Monday, February 6, 2012


I walked away from a one-sided conversation the other day.  It brought up thoughts I wanted to put down here (and perhaps write more extensively on it later...)

The conversation went something like:

Other Person: Prove to me there IS a god.
Me: What can I say, there are many proofs both for and against the existence (being) of god.
Other Person: Show me using something I can recreate to verify your proof.  Something I can see or touch.

At this point in the conversation, I quickly surmised I would not be able to discuss the topic with the person.  Line of reasoning was not acceptable, nor was using any logical proof.  Moreover, I realized (based on other parts of the conversation) that the person hadn't even defined "god".

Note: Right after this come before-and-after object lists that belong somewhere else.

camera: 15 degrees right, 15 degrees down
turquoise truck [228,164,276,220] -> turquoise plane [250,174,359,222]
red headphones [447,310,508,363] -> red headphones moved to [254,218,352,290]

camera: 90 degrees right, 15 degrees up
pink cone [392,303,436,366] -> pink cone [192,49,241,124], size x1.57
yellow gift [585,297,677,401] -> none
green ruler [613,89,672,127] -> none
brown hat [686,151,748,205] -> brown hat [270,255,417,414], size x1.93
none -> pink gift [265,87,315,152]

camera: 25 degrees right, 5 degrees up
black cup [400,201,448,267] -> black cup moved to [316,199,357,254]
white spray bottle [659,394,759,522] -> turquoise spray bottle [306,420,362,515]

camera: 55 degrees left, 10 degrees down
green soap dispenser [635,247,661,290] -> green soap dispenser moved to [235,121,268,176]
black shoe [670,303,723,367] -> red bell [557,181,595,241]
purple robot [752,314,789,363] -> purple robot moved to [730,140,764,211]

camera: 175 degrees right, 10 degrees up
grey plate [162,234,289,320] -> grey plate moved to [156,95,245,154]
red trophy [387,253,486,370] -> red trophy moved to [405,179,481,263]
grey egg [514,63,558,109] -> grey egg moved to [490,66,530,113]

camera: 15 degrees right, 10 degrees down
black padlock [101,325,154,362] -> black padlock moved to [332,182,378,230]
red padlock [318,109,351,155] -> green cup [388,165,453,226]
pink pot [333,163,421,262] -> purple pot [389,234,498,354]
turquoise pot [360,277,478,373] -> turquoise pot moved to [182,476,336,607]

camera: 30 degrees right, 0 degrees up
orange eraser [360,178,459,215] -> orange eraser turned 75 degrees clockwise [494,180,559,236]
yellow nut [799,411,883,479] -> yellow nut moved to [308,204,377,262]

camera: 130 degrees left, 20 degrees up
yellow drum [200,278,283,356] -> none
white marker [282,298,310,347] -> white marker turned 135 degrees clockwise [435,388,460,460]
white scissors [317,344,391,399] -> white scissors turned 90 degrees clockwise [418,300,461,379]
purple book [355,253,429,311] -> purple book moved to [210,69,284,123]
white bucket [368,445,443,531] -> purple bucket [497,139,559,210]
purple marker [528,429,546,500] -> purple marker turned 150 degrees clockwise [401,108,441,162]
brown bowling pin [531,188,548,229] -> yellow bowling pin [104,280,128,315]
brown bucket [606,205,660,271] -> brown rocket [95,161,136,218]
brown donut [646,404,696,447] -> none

I decided to define "god" using the ontological argument.  "God is a being that nothing greater can be conceived of."  The person accepted the definition, so I waged into Decarte's proof and was told to stop.  The person didn't want to think.  They simply wanted to be "shown" god.

"God" cannot be "shown" or proven when the constraints on the process presupposes the lack of existence.  If we assume god exists, then anything (otherwise) unable to be explained proves God.  If we assume god does not exist, then anything unable to be explained falls into the category of "yet to be explained using some answer OTHER than God".

The first is not a proof of God, and the second is not a proof of the lack of God.  What needs to be explored is how to identify the existence of God without ascribing more to God than appropriate.  In the same vein, how to ascribe to God what IS appropriate.